I possibili problemi derivanti

Ma la possibilità dell’impugnabilità immediata dell’avviso bonario inviato dall’agenzia delle Entrate, affermata dalla Corte di cassazione con la sentenza 7344/2012 comporta fattualmente dei problemi dal punto di vista operativo sia per i contribuenti, sia per la stessa amministrazione finanziaria, con la minaccia concreta di generare molta confusione. A ben vedere infatti, l’avviso o la comunicazione di irregolarità è impugnabile perché, secondo gli Ermellini, tale avviso contiene una pretesa impositiva compiuta, con la conseguenza che per entrambe le parti, Entrate e contribuente, devono essere messe in attuazione tutte le regole previste in materia di contenzioso tributario per poter presentare quindi il ricorso.

 

Quali sono i termini entro cui presentare il ricorso?

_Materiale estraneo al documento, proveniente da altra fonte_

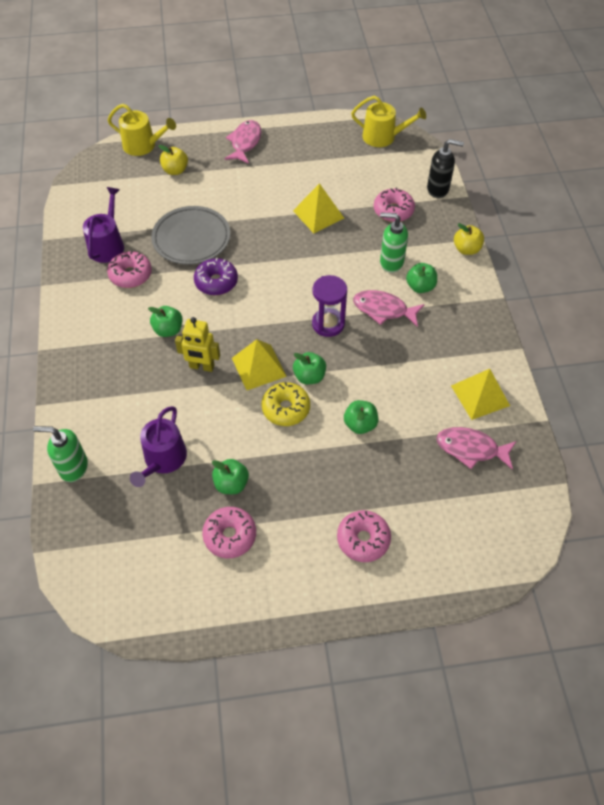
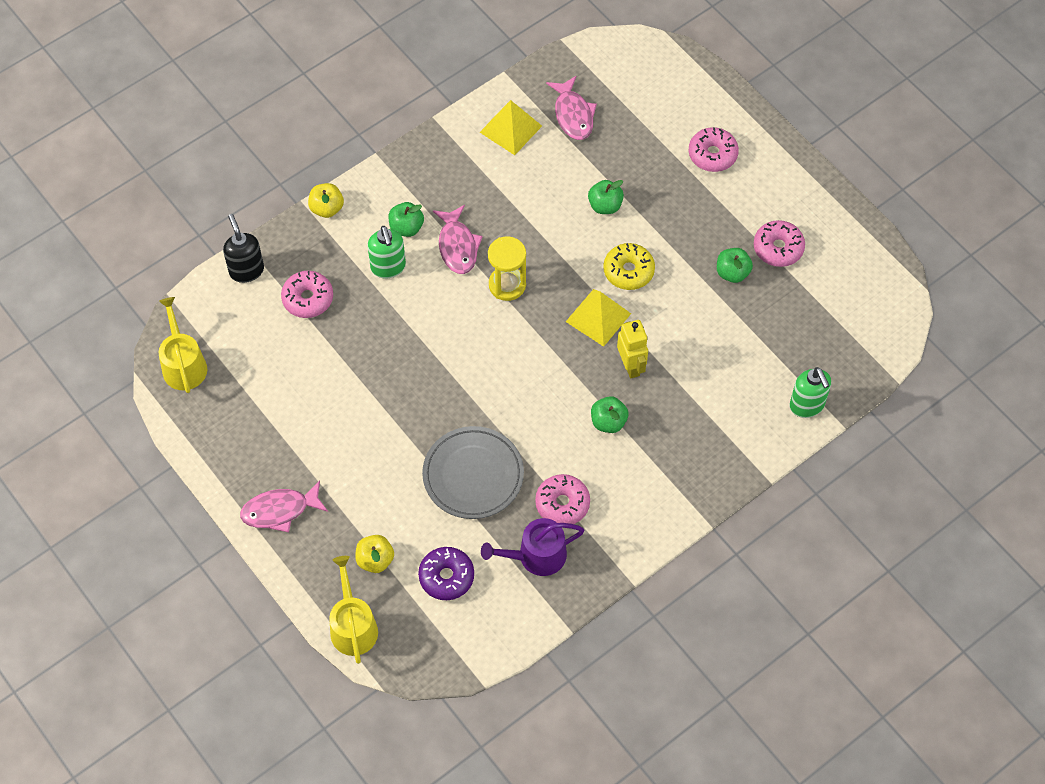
camera: 120 degrees left, 5 degrees up
purple watering can [130,406,187,487] -> none
purple donut [194,258,238,295] -> purple donut moved to [418,547,474,600]
yellow pyramid [293,183,344,233] -> none
green apple [293,352,326,384] -> none
purple hourglass [312,275,347,337] -> yellow hourglass [488,236,526,301]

Si nota come sussiste in tal caso innanzitutto un problema di certezza della ricezione dell’avviso: se ad oggi gran parte di questi avvisi, viene spedita con posta ordinaria, la data indicata sull’avviso è spesso di parecchi giorni antecedente a quella dell’effettiva spedizione.

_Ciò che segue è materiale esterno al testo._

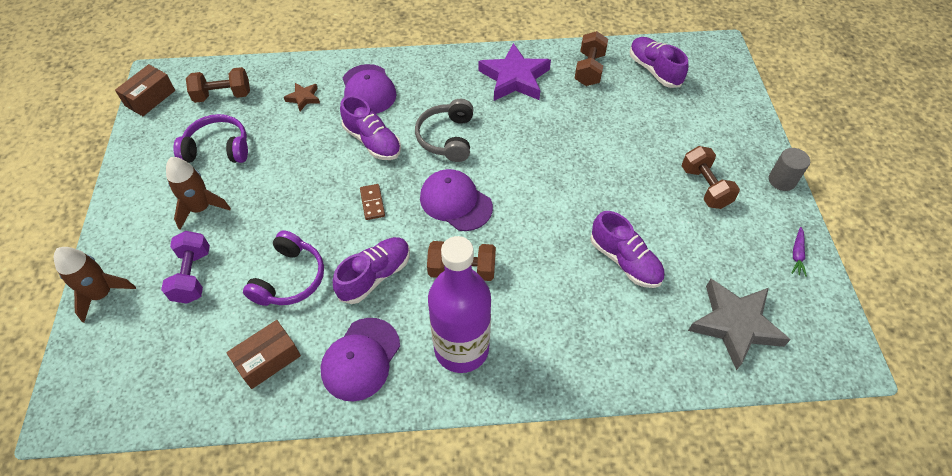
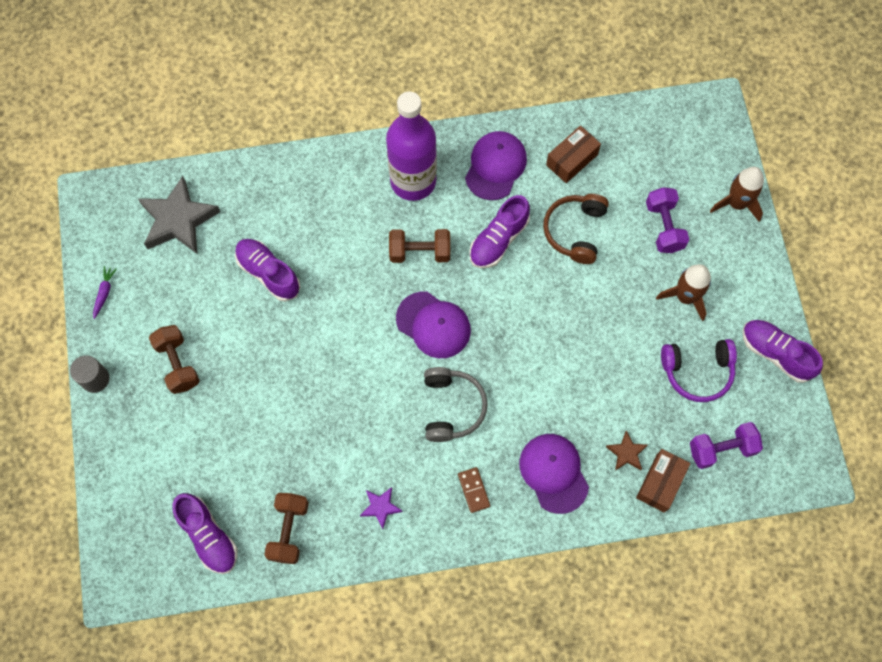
camera: 175 degrees right, 15 degrees up
brown box [115,64,175,116] -> brown box moved to [636,449,690,513]
brown dumbbell [186,67,250,103] -> purple dumbbell [690,422,763,469]
purple headphones [243,230,324,306] -> brown headphones [543,194,609,264]
purple shoe [340,95,401,160] -> purple shoe moved to [743,320,823,383]
brown domino [360,184,385,220] -> brown domino moved to [458,467,490,513]
purple star [478,43,551,101] -> purple star [360,487,403,529], size x0.48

Se l’atto diventa impugnabile, secondo gli Ermellini, sarà necessario però rispettare i termini previsti, i sessanta giorni circa dalla sua ricezione, per cui l’ufficio dovrà recapitarlo almeno con raccomandata, visti che i tempi sono piu’ celeri.

 

Rischio intasamento Uffici

Se poi gli avvisi bonari di cui trattasi sono nella maggior parte dei casi delle mere comunicazioni con importo inferiore a 20mila euro, il rischio evidente è che vengano intasati gli uffici delle Entrate, visto che tutti i contribuenti possono impugnare secondo quanto disposto dalla Suprema Corte di Cassazione con la sentenza n. 7344/12. Si auspica così un intervento chiarificatore al piu’ presto.